* _About this exercise_
Turn the text read from each of the records into a JSON list of strings, with one string per line and blank lines omitted. Leave the pictures out of the answer.

* _Task material_
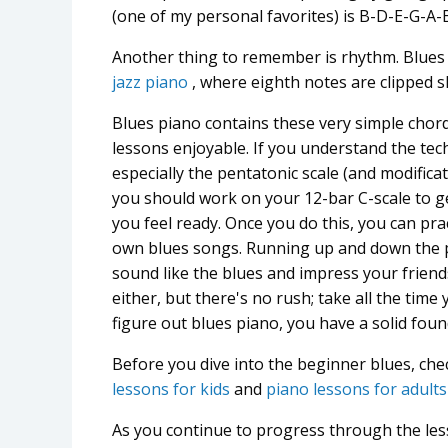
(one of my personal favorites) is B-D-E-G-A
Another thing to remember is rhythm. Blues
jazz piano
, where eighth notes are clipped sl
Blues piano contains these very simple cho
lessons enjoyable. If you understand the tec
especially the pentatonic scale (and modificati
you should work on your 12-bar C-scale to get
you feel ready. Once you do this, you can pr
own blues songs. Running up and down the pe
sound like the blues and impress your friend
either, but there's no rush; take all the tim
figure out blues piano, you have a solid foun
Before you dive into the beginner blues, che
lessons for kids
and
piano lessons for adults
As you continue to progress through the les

* _Exercise output_
[
  "(one of my personal favorites) is B-D-E-G-A",
  "Another thing to remember is rhythm. Blues",
  "jazz piano",
  ", where eighth notes are clipped sl",
  "Blues piano contains these very simple cho",
  "lessons enjoyable. If you understand the tec",
  "especially the pentatonic scale (and modificati",
  "you should work on your 12-bar C-scale to get",
  "you feel ready. Once you do this, you can pr",
  "own blues songs. Running up and down the pe",
  "sound like the blues and impress your friend",
  "either, but there's no rush; take all the tim",
  "figure out blues piano, you have a solid foun",
  "Before you dive into the beginner blues, che",
  "lessons for kids",
  "and",
  "piano lessons for adults",
  "As you continue to progress through the les"
]